Für dein erstes Gundam ist ein Spray-Klarlack wirklich der beste Weg, aber es kommt auf die Methode und die Umgebung an. Matt oder glänzend hängt von deiner Lackoberfläche ab - wähle den Glanzgrad, den du anstrebst. Der Hauptvorteil gegenüber dem Pinsel ist, dass Spray dünne, gleichmäßige Schichten aufträgt, ohne feine Detailarbeiten zu beschädigen. Du erhältst besseren Schutz schneller, und es besteht minimales Risiko, dass sich Lack in Panellinien oder um Abziehbilder ansammelt. Achte einfach darauf, dass du in einem gut belüfteten Raum (oder draußen, falls möglich) arbeitest und mehrere dünne Schichten aufträgst statt eine dicke.

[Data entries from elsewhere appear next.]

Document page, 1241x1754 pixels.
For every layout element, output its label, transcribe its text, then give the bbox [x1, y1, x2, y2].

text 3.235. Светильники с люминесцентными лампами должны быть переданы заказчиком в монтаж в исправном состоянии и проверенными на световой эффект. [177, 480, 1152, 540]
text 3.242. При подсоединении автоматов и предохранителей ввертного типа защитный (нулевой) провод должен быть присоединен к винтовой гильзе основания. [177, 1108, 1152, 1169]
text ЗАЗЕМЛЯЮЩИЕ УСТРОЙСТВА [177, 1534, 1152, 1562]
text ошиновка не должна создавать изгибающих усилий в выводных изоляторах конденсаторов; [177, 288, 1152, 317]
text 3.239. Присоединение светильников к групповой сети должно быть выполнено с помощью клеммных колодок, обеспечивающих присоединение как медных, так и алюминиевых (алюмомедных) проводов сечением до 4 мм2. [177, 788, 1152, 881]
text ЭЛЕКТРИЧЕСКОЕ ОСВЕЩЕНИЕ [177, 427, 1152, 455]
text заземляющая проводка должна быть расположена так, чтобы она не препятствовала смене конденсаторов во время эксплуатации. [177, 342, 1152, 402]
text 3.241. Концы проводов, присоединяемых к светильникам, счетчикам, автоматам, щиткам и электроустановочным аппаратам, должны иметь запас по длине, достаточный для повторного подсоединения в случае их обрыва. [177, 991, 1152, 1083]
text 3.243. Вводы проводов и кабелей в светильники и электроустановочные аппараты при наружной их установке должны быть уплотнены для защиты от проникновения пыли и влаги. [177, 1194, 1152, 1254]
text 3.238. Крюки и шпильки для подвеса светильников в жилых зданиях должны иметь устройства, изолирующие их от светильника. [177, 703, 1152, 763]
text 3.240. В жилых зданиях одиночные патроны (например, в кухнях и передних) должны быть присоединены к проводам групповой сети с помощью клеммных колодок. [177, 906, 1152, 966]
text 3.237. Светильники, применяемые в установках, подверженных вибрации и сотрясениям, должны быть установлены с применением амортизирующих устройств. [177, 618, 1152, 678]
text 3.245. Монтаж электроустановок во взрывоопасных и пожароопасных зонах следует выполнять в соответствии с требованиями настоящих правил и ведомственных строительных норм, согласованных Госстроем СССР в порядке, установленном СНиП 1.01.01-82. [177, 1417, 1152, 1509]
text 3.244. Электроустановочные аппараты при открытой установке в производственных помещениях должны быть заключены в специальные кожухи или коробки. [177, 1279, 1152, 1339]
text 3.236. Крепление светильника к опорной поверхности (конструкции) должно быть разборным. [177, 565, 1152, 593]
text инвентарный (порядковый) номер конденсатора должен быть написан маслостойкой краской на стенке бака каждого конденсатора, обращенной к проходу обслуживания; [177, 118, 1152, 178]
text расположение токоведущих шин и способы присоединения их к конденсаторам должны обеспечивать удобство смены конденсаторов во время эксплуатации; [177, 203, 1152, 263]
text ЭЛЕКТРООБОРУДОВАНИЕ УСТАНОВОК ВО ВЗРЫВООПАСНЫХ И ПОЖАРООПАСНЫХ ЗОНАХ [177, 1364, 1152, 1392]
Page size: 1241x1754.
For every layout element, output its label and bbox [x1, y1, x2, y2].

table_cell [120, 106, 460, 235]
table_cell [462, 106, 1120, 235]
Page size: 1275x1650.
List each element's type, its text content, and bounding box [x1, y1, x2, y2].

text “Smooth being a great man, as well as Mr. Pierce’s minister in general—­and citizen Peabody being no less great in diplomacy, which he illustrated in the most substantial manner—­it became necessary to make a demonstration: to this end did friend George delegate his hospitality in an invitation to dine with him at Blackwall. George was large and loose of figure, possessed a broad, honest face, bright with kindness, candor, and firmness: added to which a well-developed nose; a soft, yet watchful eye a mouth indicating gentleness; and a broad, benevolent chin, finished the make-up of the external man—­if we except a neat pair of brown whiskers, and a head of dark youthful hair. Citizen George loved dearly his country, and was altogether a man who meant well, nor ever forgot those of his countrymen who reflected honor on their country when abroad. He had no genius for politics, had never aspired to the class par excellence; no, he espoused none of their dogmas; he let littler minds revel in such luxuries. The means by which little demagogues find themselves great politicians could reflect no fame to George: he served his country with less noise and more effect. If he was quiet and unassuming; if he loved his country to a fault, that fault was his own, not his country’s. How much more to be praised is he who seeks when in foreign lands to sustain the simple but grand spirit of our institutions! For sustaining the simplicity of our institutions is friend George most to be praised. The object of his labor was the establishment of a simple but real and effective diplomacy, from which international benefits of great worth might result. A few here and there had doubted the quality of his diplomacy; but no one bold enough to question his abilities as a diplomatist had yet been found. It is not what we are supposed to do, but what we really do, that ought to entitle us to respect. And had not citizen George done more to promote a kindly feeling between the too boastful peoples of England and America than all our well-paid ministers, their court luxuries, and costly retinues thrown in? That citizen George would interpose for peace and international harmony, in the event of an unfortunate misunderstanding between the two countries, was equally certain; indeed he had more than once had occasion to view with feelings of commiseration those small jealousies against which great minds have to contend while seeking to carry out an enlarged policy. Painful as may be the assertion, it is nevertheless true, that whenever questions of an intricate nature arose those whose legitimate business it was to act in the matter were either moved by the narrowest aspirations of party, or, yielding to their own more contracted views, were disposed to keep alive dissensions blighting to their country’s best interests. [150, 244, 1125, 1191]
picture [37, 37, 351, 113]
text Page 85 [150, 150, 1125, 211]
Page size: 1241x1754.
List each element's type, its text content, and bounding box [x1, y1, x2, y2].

Hier ist etwas Praktisches, das die meisten Leute nicht erwähnen: Bevor du irgendetwas sprühst, teste deinen Klarlack auf einem Abfallstück Kunststoff oder Pappe. Manche Versiegelungen können schlecht mit bestimmten Acrylformeln oder Grundierungstypen reagieren, und du möchtest das nicht erst entdecken, nachdem du dein fertiges Modell bereits lackiert hast. Außerdem solltest du deinen Acryllack mindestens 24 Stunden vollständig durchhärten lassen, bevor du versiegelst - diesen Schritt zu überstürzen ist der Grund für die meisten Abplatzungen. Trage den Klarlack in dünnen Passes auf, halte die Dose weiter entfernt, als du vielleicht denkst, und lass jede Schicht 15-20 Minuten abtrocknen, bevor du die nächste aufträgst.
Das Verblassungsproblem, das du erwähnt hast, hat weniger mit dem Klarlack zu tun als mit UV-Strahlung. Wenn dein Modell in direktem Sonnenlicht auf einem Regal sitzt, wird es unabhängig von der Versiegelung verblassen. Matte Klarlack hat hier einen kleinen Vorteil, weil es Licht etwas streut, aber ehrlich gesagt ist das beste Mittel, es aus hellen direkten Fensterplätzen fernzuhalten. Deine Detailarbeiten sind in Ordnung, solange du nicht aus zu kurzer Distanz sprühst - der Lack selbst schützt die darunterliegenden Schichten, und ein ordentlicher Klarlack bietet einfach eine zusätzliche Schutzbarriere darüber.